The civil rights icon was murdered in Memphis, Tennessee, but his death sparked a violent reaction in many communities- including Nashville.
Many cities saw nights of violent outburst after the death of King, and Nashville was no exception.
Pictures from the Nashville Public Library bring to life the decades-old story.
According to newspaper reports, a crowd of more than 200 gathered at the corner of Jefferson Street and 18th Avenue. Some threw rocks at cars with white passengers, while some fired guns. Several businesses were burned, looted or damaged. Ten people went the hospital with minor injuries.
Then Nashville mayor Beverly Briley put a 10 p.m. curfew in place and requested National Guard assistance – and 4,000 troops poured into Music City.
WZTV talked to one former Tennessee A&I (now TSU) student who remembers the curfews that lasted nearly a week.
“It was an eerie feeling to see military in your back yard, literally in your backyard,” Harry Allen said. “My wife lived by Meharry Hospital and she can remember hearing the National Guard troops running through her backyard in the middle of the night, chasing people I guess."
While Allen is sharing his story with WZTV, he says not everyone is that open.
“I think a lot of people don't talk about it because it was too painful, brought up too many negative memories of a progressive city,” Allen said. “Some things you just don't want to talk about openly.”
It's a sentiment shared by TSU Dr.
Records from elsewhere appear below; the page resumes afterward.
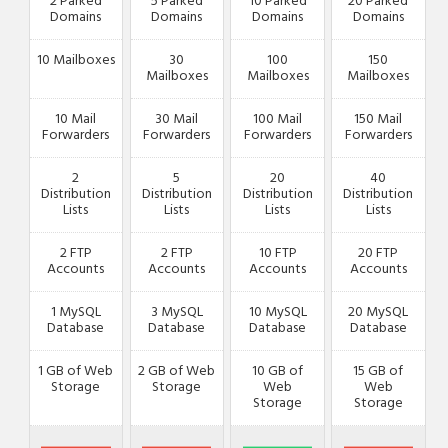
2 Parked
5 Parked
10 Parked
20 Parked
Domains
Domains
Domains
Domains
10 Mailboxes
30
100
150
Mailboxes
Mailboxes
Mailboxes
10 Mail
30 Mail
100 Mail
150 Mail
Forwarders
Forwarders
Forwarders
Forwarders
2
5
20
40
Distribution
Distribution
Distribution
Distribution
Lists
Lists
Lists
Lists
2 FTP
2 FTP
10 FTP
20 FTP
Accounts
Accounts
Accounts
Accounts
1 MySQL
3 MySQL
10 MySQL
20 MySQL
Database
Database
Database
Database
1 GB of Web
2 GB of Web
10 GB of
15 GB of
Storage
Storage
Web
Web
Storage
Storage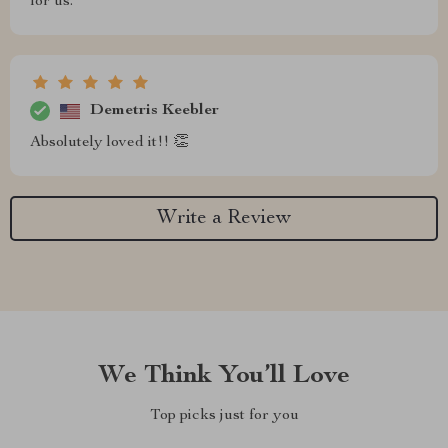
for us.
Demetris Keebler
Absolutely loved it!! 👏
Write a Review
We Think You’ll Love
Top picks just for you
Learotha Williams.
"We demand answers, we demand justice, we demand that you not treat [us] like we are prisoners in our own community, Wlliams said. “Because the community was traumatized, right, and when you lose a member of your family, we respond in a lot of different ways."
Here are some parting words from Allen:
"We have not learned that if we just learned to get along, how much better life would be," he said. "There's still too much prejudice on both sides."